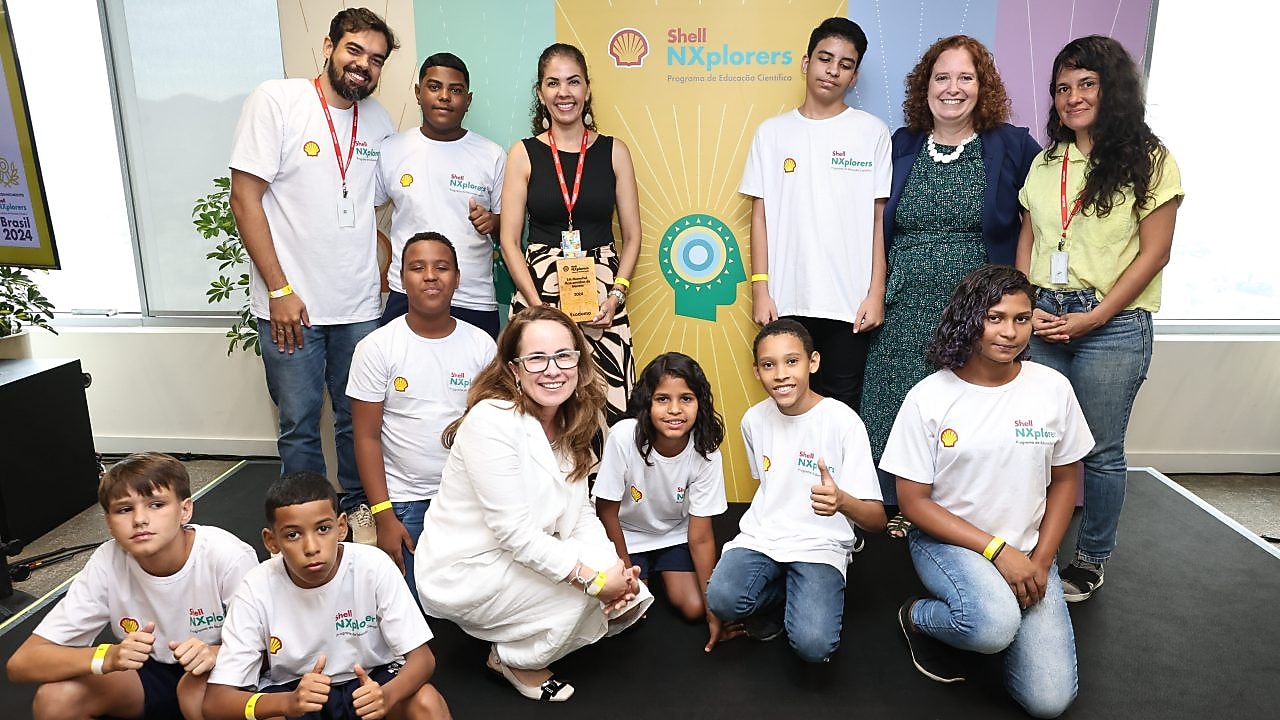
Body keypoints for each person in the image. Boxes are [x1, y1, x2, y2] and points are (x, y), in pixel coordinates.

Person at [881, 265, 1092, 718]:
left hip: (1028, 547)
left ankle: (988, 614)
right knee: (992, 625)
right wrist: (997, 551)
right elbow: (913, 502)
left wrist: (1040, 560)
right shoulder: (929, 397)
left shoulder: (1053, 388)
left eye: (1022, 318)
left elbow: (1066, 479)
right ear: (970, 318)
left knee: (1049, 702)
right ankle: (917, 617)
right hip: (948, 542)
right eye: (995, 317)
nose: (1009, 332)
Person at [1016, 35, 1183, 602]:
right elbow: (1032, 235)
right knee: (1036, 442)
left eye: (1086, 84)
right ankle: (1034, 547)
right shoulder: (1045, 163)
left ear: (1112, 90)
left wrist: (1095, 318)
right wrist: (1023, 303)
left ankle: (1089, 561)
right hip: (1043, 316)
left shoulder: (1151, 159)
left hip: (1110, 325)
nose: (1072, 97)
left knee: (1101, 451)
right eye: (1063, 88)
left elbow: (1153, 253)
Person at [414, 305, 652, 702]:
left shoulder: (571, 418)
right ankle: (511, 657)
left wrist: (613, 569)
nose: (553, 369)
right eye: (536, 358)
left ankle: (530, 625)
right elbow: (515, 534)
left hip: (522, 550)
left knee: (626, 594)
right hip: (470, 566)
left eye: (564, 355)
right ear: (513, 369)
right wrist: (595, 582)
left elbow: (580, 516)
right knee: (586, 595)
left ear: (578, 361)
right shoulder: (492, 420)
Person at [861, 35, 1044, 521]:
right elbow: (876, 222)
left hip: (976, 305)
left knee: (966, 404)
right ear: (926, 86)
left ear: (982, 87)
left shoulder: (1010, 145)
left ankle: (959, 506)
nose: (953, 88)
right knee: (892, 397)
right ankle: (897, 505)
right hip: (903, 298)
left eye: (966, 77)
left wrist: (1022, 297)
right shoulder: (901, 144)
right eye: (942, 77)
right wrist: (876, 291)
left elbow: (1038, 215)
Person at [229, 8, 399, 517]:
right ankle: (305, 521)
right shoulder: (277, 100)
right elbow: (244, 199)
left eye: (375, 59)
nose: (362, 65)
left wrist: (385, 268)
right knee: (300, 422)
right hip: (293, 305)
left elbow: (373, 211)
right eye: (354, 50)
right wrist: (280, 292)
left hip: (360, 304)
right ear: (328, 46)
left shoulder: (379, 120)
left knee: (358, 418)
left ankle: (357, 515)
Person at [6, 453, 258, 720]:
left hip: (223, 673)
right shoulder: (108, 560)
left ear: (185, 510)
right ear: (108, 522)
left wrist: (215, 653)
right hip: (149, 674)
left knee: (201, 691)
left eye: (156, 505)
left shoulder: (228, 556)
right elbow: (23, 662)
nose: (139, 519)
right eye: (125, 509)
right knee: (55, 699)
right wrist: (109, 656)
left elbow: (272, 648)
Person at [705, 319, 886, 663]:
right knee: (722, 598)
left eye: (792, 361)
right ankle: (788, 589)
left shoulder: (843, 422)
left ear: (813, 362)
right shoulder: (752, 421)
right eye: (769, 365)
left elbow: (877, 520)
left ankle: (806, 590)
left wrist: (843, 502)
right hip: (764, 537)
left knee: (814, 647)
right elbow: (768, 484)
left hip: (820, 544)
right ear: (757, 372)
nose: (781, 374)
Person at [203, 472, 450, 720]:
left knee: (426, 702)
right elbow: (216, 702)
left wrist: (386, 696)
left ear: (341, 527)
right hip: (297, 690)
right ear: (271, 541)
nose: (311, 548)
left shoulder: (374, 565)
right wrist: (286, 703)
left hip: (371, 679)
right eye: (293, 535)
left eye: (323, 529)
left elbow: (423, 659)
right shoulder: (255, 587)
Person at [741, 17, 891, 414]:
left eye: (845, 64)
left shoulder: (872, 133)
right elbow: (761, 217)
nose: (833, 71)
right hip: (788, 299)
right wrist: (761, 288)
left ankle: (836, 481)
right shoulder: (771, 134)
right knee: (788, 407)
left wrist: (876, 293)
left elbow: (877, 221)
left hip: (849, 305)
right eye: (825, 59)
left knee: (841, 411)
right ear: (806, 62)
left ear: (854, 76)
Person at [498, 43, 642, 426]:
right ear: (541, 94)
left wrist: (617, 294)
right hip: (537, 293)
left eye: (573, 82)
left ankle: (602, 488)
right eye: (553, 83)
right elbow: (509, 242)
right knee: (537, 410)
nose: (564, 92)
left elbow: (633, 235)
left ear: (587, 89)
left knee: (607, 409)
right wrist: (537, 308)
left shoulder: (615, 152)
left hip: (602, 300)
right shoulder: (523, 154)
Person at [348, 232, 496, 601]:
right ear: (400, 279)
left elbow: (495, 430)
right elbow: (366, 437)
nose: (430, 276)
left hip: (469, 499)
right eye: (418, 267)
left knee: (478, 602)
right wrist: (385, 517)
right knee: (415, 610)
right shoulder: (376, 347)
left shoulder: (481, 345)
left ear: (457, 279)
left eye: (441, 267)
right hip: (406, 503)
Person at [593, 352, 741, 652]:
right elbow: (606, 511)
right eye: (663, 399)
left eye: (686, 398)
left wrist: (714, 609)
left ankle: (662, 574)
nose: (675, 410)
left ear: (700, 403)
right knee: (628, 613)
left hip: (674, 535)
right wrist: (623, 567)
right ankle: (643, 575)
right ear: (647, 402)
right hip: (626, 535)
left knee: (695, 609)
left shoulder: (707, 452)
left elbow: (700, 537)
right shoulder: (624, 437)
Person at [375, 52, 505, 337]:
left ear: (467, 100)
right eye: (434, 87)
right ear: (418, 93)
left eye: (455, 90)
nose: (444, 96)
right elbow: (362, 213)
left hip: (473, 298)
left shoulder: (492, 155)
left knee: (479, 382)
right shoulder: (391, 150)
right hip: (407, 295)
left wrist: (492, 223)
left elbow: (507, 228)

++++

◆ **What is being asked**: Above are the lines; repeat exactly the ones from the line containing "left hip: (1110, 325)" down to the line containing "right hip: (470, 566)", both inclusive.

◆ **Solution for this problem**:
left hip: (1110, 325)
nose: (1072, 97)
left knee: (1101, 451)
right eye: (1063, 88)
left elbow: (1153, 253)
Person at [414, 305, 652, 702]:
left shoulder: (571, 418)
right ankle: (511, 657)
left wrist: (613, 569)
nose: (553, 369)
right eye: (536, 358)
left ankle: (530, 625)
right elbow: (515, 534)
left hip: (522, 550)
left knee: (626, 594)
right hip: (470, 566)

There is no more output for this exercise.